How old are you and where are you from?
I am 37 years old and I was born in Doncaster.
Why did you start selling Big Issue North?
I was homeless for about two and a half years. When I started getting things together it was suggested that I do this. I’ve been selling it for about three years now. I do well on my pitch. I have some good regulars and it keeps me busy and keeps my mind occupied.
‘I’m staying clean and eating well. I’d love to be a joiner again’
How did you end up homeless?
I’m a joiner but during the recession, in 2008, I lost my job and I got made redundant. After that, I started to spiral. I started drinking and then doing drugs. I was worried I was messing my mum and dad’s heads up. I was trying my best to stop but it was hard because it was an addiction. So I left home and I ended up being homeless after that. I started off in doorways for six months and it was really scary. I’d never been homeless before. But then me and another lad got a tent and we went under a bridge in Doncaster. There were a few people in tents there – we all kept ourselves to ourselves.
Tell me a bit more about your mum and dad.
They are amazing. They went through so much raising us kids and they had to sacrifice a lot to give us, their three feisty lads, the most cherished memories when we were growing up. They gave us love, morals and good simple politeness, all you need in life to go a long way!
Where are you now?
I’m in my own accommodation – a one bedroom flat. It’s brilliant. It’s in an old, converted church.
What was the worst thing about lockdown?
Being on my own, left with my own thoughts and dwelling on the stupid stuff I did to my family and things like that. I over-think things. That’s my problem. I was always very anxious as a kid – worried about stuff. That’s why I took drugs, because it stopped me thinking about stuff. I was also getting worried about paying my bills as time went on. I kept in touch with the gas and water people, saying that I wanted to pay them when I could but that I wasn’t earning any money. Now I’m on a payment plan to start paying off some of my debts.
Did you get any help during the last year?
Yeah, I got some hardship payments from Big Issue North and that really helped. And I get support from Changing Lives in Doncaster, which is where I buy my magazines from. They say I am doing really well but I still need their support sometimes.
And how is life now?
Things are going well. I’m staying clean, eating well and looking well. I would love to get back to being a joiner but I am worried about taking that step. I don’t want to risk everything that I have achieved and how far I have come. I’m worried about losing my flat and ending up homeless again. I know it has to be small steps basically. I’d love to learn to drive and get my own car one day, but I don’t want people thinking that I am earning so much money from selling the magazine that I don’t need their support, because I really do.
Do you have a message for your customers?

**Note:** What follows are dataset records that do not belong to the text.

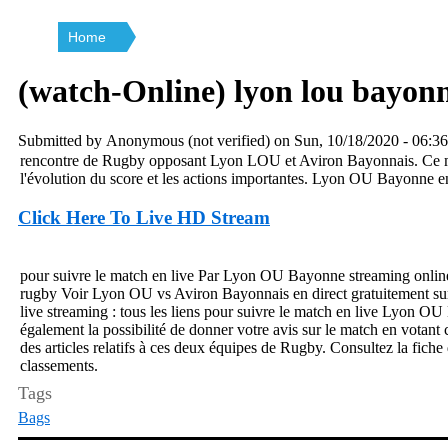
Home
Breadcrumb
(watch-Online) lyon lou bayon
Submitted by
Anonymous (not verified)
on
Sun, 10/18/2020 - 06:36
rencontre de Rugby opposant Lyon LOU et Aviron Bayonnais. Ce matc
l'évolution du score et les actions importantes. Lyon OU Bayonne en d
Click Here To Live HD Stream
pour suivre le match en live Par Lyon OU Bayonne streaming onli
rugby Voir Lyon OU vs Aviron Bayonnais en direct gratuitement s
live streaming : tous les liens pour suivre le match en live Lyon O
également la possibilité de donner votre avis sur le match en votan
des articles relatifs à ces deux équipes de Rugby. Consultez la fich
classements.
Tags
Bags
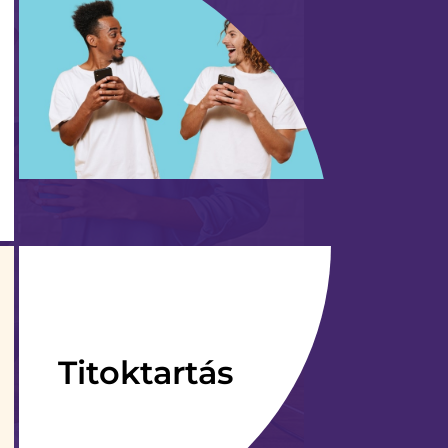
Titoktartás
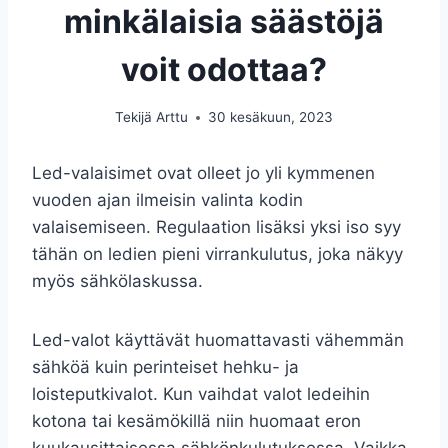
minkälaisia säästöjä
voit odottaa?
Tekijä
Arttu
30 kesäkuun, 2023
Led-valaisimet ovat olleet jo yli kymmenen
vuoden ajan ilmeisin valinta kodin
valaisemiseen. Regulaation lisäksi yksi iso syy
tähän on ledien pieni virrankulutus, joka näkyy
myös sähkölaskussa.
Led-valot käyttävät huomattavasti vähemmän
sähköä kuin perinteiset hehku- ja
loisteputkivalot. Kun vaihdat valot ledeihin
kotona tai kesämökillä niin huomaat eron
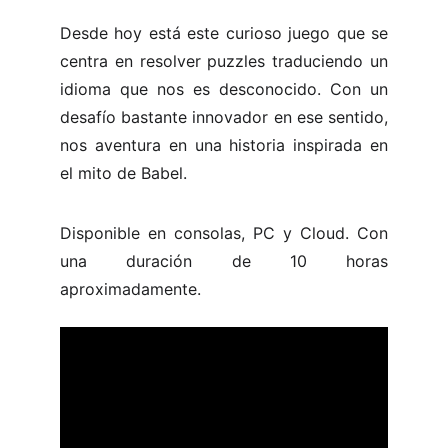
Desde hoy está este curioso juego que se
centra en resolver puzzles traduciendo un
idioma que nos es desconocido. Con un
desafío bastante innovador en ese sentido,
nos aventura en una historia inspirada en
el mito de Babel.
Disponible en consolas, PC y Cloud. Con
una duración de 10 horas
aproximadamente.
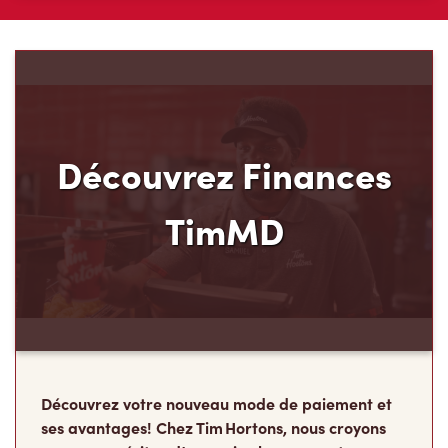
Découvrez Finances
TimMD
Découvrez votre nouveau mode de paiement et
ses avantages! Chez Tim Hortons, nous croyons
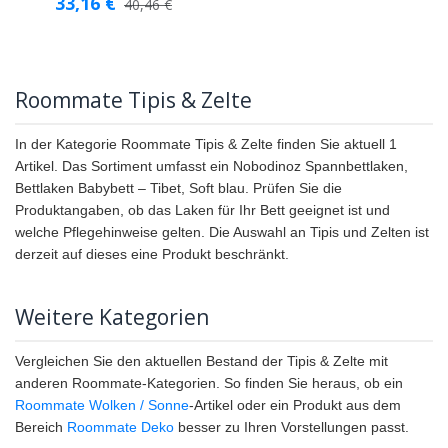
33,16
€
40,46
€
Roommate Tipis & Zelte
In der Kategorie Roommate Tipis & Zelte finden Sie aktuell 1
Artikel. Das Sortiment umfasst ein Nobodinoz Spannbettlaken,
Bettlaken Babybett – Tibet, Soft blau. Prüfen Sie die
Produktangaben, ob das Laken für Ihr Bett geeignet ist und
welche Pflegehinweise gelten. Die Auswahl an Tipis und Zelten ist
derzeit auf dieses eine Produkt beschränkt.
Weitere Kategorien
Vergleichen Sie den aktuellen Bestand der Tipis & Zelte mit
anderen Roommate-Kategorien. So finden Sie heraus, ob ein
Roommate Wolken / Sonne
-Artikel oder ein Produkt aus dem
Bereich
Roommate Deko
besser zu Ihren Vorstellungen passt.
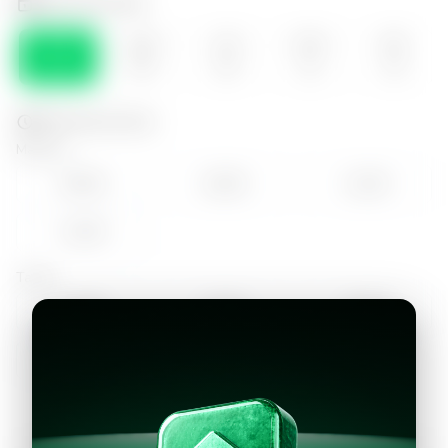
Selecciona el día
SÁB
DOM
LUN
MAR
MIE
08
09
10
11
12
Selecciona la hora
Mañana
09:00
10:00
11:00
12:00
Tarde
14:00
15:00
16:00
17:00
18:00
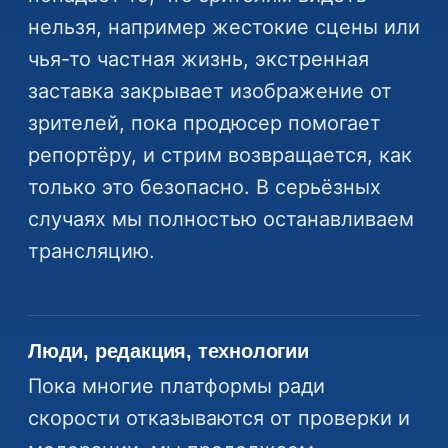
нельзя, например жестокие сцены или
чья-то частная жизнь, экстренная
заставка закрывает изображение от
зрителей, пока продюсер помогает
репортёру, и стрим возвращается, как
только это безопасно. В серьёзных
случаях мы полностью останавливаем
трансляцию.
Люди, редакция, технологии
Пока многие платформы ради
скорости отказываются от проверки и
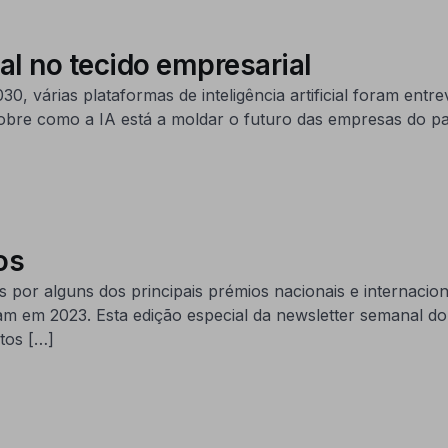
ial no tecido empresarial
várias plataformas de inteligência artificial foram entrev
sobre como a IA está a moldar o futuro das empresas do pa
os
 por alguns dos principais prémios nacionais e internaci
m em 2023. Esta edição especial da newsletter semanal d
tos […]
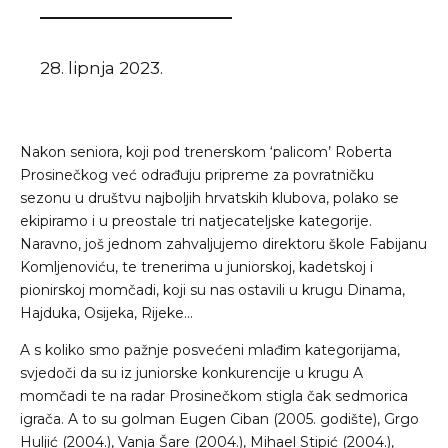
28. lipnja 2023.
Nakon seniora, koji pod trenerskom ‘palicom’ Roberta
Prosinečkog već odrađuju pripreme za povratničku
sezonu u društvu najboljih hrvatskih klubova, polako se
ekipiramo i u preostale tri natjecateljske kategorije.
Naravno, još jednom zahvaljujemo direktoru škole Fabijanu
Komljenoviću, te trenerima u juniorskoj, kadetskoj i
pionirskoj momčadi, koji su nas ostavili u krugu Dinama,
Hajduka, Osijeka, Rijeke…
A s koliko smo pažnje posvećeni mlađim kategorijama,
svjedoči da su iz juniorske konkurencije u krugu A
momčadi te na radar Prosinečkom stigla čak sedmorica
igrača. A to su golman Eugen Ciban (2005. godište), Grgo
Huljić (2004.), Vanja Šare (2004.), Mihael Stipić (2004.),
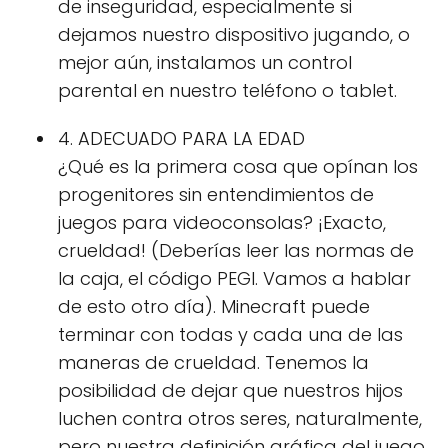
de inseguridad, especialmente si
dejamos nuestro dispositivo jugando, o
mejor aún, instalamos un control
parental en nuestro teléfono o tablet.
4. ADECUADO PARA LA EDAD
¿Qué es la primera cosa que opínan los
progenitores sin entendimientos de
juegos para videoconsolas? ¡Exacto,
crueldad! (Deberías leer las normas de
la caja, el código PEGI. Vamos a hablar
de esto otro día). Minecraft puede
terminar con todas y cada una de las
maneras de crueldad. Tenemos la
posibilidad de dejar que nuestros hijos
luchen contra otros seres, naturalmente,
pero nuestra definición gráfica del juego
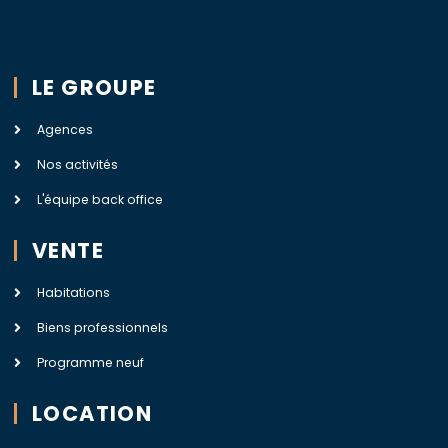
LE GROUPE
Agences
Nos activités
L'équipe back office
VENTE
Habitations
Biens professionnels
Programme neuf
LOCATION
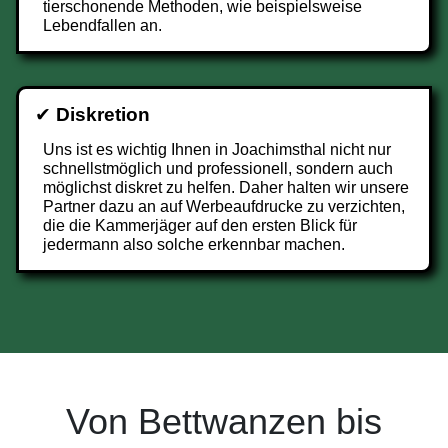
tierschonende Methoden, wie beispielsweise
Lebendfallen an.
✔
Diskretion
Uns ist es wichtig Ihnen in Joachimsthal nicht nur
schnellstmöglich und professionell, sondern auch
möglichst diskret zu helfen. Daher halten wir unsere
Partner dazu an auf Werbeaufdrucke zu verzichten,
die die Kammerjäger auf den ersten Blick für
jedermann also solche erkennbar machen.
Von Bettwanzen bis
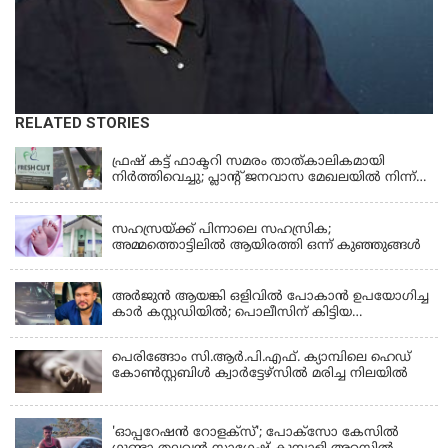
RELATED STORIES
KERALA
ഫ്രഷ് കട്ട് ഫാക്ടറി സമരം താത്കാലികമായി
നിർത്തിവെച്ചു; പ്ലാൻ്റ് ജനവാസ മേഖലയിൽ നിന്ന്
മാറ്റാൻ കമ്പനി സന്നദ്ധത അറിയിച്ചതായി പി.കെ
KERALA
ഫിറോസ് എംഎൽഎ
സഹസ്രയ്ക്ക് പിന്നാലെ സഹസ്രിക;
അമ്മത്തൊട്ടിലില്‍ ആയിരത്തി ഒന്ന് കുഞ്ഞുങ്ങള്‍
KERALA
അർജുൻ ആയങ്കി ഒളിവിൽ പോകാൻ ഉപയോഗിച്ച
കാർ കസ്റ്റഡിയിൽ; പൊലീസിന് കിട്ടിയ
വാഹനത്തിന്റെ ഉടമ അർജുന്റെ ഭാര്യ
പെരിങ്ങോം സി.ആർ.പി.എഫ്. ക്യാമ്പിലെ ഹെഡ്
കോൺസ്റ്റബിൾ ക്വാർട്ടേഴ്സിൽ മരിച്ച നിലയിൽ
LATEST NEWS
'ഓപ്പറേഷൻ റോളക്സ്'; പോക്സോ കേസിൽ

I want to thank them for all the support that they have given me. They have kept me going. It’s not just the money – it’s the fact that I have something to do, selling the magazine, and people to talk to. A lot of my customers are like friends now. I wouldn’t be where I am if it wasn’t for them helping me. I’m so grateful to everyone for that. But I also want to thank so many other people as well. There’s the staff in Boots on Frenchgate – they are so pleasant and accommodating towards me. It makes me feel like I’m doing things right and they actually like me and don’t judge me, which I’ve had problems with all my life. And most of all thanks to Ben and everyone else at Big Issue North – they are the main reason I’m where I am now.